Excerpted passage |
• • • •
Those timeouts leave the playbook wide open in this situation. Almost effortlessly, Stafford needed just 25 seconds to hit three quick passes for 50 yards, taking a timeout after each. Stafford was livid with Eric Ebron for not going down right away and trying to fight for extra yardage. At the time, this looked like an overreaction given Detroit's two timeouts. But when Marvin Jones allowed himself to be tackled instead of easily stepping out of bounds, Stafford was understandably fit to be tied. Detroit used its final timeout and really could not try much with 12 seconds left. Stafford threw a pass away, then Prater came out to redeem himself with a 43-yard field goal. It was stunning that on a weekend where people thought icing the kicker was a thing again, that Pagano kept his last timeout to himself. Prater was good on the kick and Detroit even added a cheap safety on a laughably sad kick return filled with laterals by the Colts.
The Lions appear to be on the right path. Luck looks healthy again, but the Colts have to figure out how to start faster or else there will be more comeback attempts than usual from this team this season.
San Diego Chargers 27 at Kansas City Chiefs 33
Type: 4QC/GWD (OT)
Largest Fourth-Quarter Deficit: 17 (27-10)
Head Coach: Andy Reid (34-61-1 at 4QC and 46-69-1 overall 4QC/GWD record)
Quarterback: Alex Smith (16-25 at 4QC and 18-26 overall 4QC/GWD record)
Philip Rivers picked apart the defense, Melvin Gordon finally scored some touchdowns, and Danny Woodhead was emitting grit as only he can. San Diego had the shocker of the afternoon going with a 24-3 lead in Kansas City, but haven't we seen this movie end terribly before? The largest comeback in Chiefs history added insult to injury as San Diego fans are left wondering how the team will recover from this one. The Keenan Allen torn ACL suffered late in the second quarter had to be deflating, but the Chargers were still in control of this game into the fourth quarter. While the Chiefs are not built for three-score comebacks, San Diego sure seems to have a thing for blowing them.
This is the third time since 2012 that San Diego has blown a lead of at least 21 points. There was that 24-0 blown lead against Peyton Manning's Broncos in 2012, and Mike McCoy's first game as coach in 2013 was another 21-point blown lead to Houston on a Monday night. In fact, this is the third time in McCoy's four seasons that he has lost a fourth-quarter lead in Week 1. He may not get a fifth season at this rate.
Was conservative coaching really to blame for this latest collapse? San Diego did fall into a run-run-pass sequence three times in the fourth quarter, but the runs mostly worked and Rivers should be expected to convert at least one of those third-and-short situations. (He went 0-for-3). The game sure looked to be in hand once Alex Smith threw an interception, down 27-10, with 12:53 left, but Josh Lambo missed a 54-yard field goal after the offense stalled. That was big for field position, and Smith got hot in the no-huddle attack to set this comeback in motion.
• • • •
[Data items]

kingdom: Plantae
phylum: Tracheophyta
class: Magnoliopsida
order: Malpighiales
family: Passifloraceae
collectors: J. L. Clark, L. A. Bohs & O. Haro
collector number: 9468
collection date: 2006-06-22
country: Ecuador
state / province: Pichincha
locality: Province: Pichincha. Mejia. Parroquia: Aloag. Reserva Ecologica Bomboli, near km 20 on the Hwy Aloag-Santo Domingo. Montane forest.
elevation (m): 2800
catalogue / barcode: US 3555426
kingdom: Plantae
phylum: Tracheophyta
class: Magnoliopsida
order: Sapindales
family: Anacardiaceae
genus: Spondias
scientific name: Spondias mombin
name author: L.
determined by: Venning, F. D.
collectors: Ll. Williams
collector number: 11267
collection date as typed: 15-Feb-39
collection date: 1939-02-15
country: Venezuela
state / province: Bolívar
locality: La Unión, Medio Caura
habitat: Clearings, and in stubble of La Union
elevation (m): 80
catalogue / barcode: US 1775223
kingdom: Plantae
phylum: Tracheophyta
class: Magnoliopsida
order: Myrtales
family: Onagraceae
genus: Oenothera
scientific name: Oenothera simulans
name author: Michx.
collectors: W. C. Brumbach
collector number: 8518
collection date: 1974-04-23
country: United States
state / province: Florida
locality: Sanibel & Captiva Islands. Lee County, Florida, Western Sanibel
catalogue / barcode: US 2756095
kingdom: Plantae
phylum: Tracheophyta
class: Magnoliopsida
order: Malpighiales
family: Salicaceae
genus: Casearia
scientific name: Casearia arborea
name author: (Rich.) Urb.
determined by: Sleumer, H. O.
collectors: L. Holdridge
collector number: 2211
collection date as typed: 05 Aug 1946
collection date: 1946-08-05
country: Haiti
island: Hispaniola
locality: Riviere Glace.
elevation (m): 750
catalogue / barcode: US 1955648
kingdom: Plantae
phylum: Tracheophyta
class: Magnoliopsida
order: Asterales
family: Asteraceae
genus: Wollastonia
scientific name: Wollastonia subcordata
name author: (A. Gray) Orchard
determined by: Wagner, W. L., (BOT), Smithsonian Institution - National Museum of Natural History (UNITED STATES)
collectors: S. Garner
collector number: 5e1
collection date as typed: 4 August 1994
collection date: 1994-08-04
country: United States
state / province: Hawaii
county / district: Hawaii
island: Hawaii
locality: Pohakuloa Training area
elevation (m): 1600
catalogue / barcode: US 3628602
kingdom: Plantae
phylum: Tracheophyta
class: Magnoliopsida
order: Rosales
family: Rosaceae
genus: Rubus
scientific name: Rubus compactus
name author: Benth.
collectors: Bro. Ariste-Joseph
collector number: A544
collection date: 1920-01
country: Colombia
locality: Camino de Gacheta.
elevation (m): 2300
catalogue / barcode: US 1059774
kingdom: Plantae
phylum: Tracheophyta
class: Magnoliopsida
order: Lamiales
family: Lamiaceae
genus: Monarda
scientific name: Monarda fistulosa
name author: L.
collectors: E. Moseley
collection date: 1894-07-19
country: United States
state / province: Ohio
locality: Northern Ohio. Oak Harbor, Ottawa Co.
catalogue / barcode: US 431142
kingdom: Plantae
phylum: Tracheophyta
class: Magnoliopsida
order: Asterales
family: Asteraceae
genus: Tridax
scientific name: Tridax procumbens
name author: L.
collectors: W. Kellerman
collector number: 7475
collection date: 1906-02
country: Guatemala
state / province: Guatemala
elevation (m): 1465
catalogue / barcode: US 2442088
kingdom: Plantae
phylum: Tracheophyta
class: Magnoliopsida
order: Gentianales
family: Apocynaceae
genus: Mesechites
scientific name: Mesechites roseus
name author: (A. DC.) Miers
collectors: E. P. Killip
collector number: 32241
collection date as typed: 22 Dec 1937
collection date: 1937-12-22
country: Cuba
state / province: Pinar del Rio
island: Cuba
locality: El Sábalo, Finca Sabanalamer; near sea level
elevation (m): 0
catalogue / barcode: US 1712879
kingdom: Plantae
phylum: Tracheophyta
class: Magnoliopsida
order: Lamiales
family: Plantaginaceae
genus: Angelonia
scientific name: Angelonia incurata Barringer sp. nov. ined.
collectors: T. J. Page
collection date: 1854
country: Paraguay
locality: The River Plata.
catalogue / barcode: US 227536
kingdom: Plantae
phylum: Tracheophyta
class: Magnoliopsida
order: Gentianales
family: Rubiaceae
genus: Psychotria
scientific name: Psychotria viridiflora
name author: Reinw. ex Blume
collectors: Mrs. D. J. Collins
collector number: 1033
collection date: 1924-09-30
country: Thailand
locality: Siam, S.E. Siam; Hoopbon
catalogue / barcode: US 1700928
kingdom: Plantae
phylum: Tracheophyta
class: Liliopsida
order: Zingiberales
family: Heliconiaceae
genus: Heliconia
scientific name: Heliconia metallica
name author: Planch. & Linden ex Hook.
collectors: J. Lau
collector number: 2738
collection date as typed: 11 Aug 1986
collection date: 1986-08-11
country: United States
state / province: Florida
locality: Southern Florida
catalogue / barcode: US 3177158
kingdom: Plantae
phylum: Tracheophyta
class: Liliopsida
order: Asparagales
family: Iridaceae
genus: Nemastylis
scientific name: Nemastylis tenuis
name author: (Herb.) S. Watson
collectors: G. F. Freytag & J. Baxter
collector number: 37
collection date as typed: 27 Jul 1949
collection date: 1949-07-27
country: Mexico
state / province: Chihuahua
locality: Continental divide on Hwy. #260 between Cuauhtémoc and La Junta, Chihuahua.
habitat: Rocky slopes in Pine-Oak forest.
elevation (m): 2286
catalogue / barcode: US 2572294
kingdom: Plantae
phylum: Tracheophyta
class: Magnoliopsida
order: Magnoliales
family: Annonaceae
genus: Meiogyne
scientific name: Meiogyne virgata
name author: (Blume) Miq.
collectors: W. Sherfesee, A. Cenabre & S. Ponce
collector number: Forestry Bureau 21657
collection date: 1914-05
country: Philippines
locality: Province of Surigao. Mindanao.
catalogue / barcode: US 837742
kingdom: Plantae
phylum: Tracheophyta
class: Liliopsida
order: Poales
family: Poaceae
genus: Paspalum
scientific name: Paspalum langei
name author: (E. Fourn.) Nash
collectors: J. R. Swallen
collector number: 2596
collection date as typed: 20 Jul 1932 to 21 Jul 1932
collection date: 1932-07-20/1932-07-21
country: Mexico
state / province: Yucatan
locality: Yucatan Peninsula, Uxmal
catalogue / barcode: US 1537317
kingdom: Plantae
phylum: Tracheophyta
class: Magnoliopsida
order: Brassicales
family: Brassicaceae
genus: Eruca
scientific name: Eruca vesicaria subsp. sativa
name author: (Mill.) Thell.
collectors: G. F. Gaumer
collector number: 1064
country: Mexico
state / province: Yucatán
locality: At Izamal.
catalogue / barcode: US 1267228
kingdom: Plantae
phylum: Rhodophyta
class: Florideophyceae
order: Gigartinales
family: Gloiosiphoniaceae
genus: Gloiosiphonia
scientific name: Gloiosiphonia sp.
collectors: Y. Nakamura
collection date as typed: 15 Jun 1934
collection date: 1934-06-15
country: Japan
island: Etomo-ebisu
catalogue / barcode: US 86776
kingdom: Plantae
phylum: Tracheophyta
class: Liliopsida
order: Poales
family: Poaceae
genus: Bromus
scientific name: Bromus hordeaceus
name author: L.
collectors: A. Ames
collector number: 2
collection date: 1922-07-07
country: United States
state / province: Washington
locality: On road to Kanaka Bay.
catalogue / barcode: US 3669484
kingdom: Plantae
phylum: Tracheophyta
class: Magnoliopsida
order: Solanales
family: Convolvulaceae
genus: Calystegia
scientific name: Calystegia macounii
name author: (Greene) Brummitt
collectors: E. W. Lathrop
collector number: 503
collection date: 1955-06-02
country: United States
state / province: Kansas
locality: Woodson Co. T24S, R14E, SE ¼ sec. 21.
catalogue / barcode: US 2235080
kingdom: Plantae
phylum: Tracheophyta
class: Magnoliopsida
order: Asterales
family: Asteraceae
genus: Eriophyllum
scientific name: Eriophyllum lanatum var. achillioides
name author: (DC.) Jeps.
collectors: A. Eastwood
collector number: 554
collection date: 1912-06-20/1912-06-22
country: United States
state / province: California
• • • •
Parts of the exercise |
**A.** In the football recap, which Chargers player tore his ACL, and when in the game did it happen?
**B.** Using the football recap, decide whether each statement agrees with it, answering yes or no with the deciding words quoted: (i) Josh Lambo made a 54-yard field goal; (ii) San Diego held a 24-3 lead in Kansas City; (iii) Rivers converted none of the three third-and-short situations.

Worked answers |
**A.** Keenan Allen, late in the second quarter.

**B.**
(i) No: "Josh Lambo missed a 54-yard field goal after the offense stalled."
(ii) Yes: "San Diego had the shocker of the afternoon going with a 24-3 lead in Kansas City."
(iii) Yes: "Rivers should be expected to convert at least one of those third-and-short situations. (He went 0-for-3)."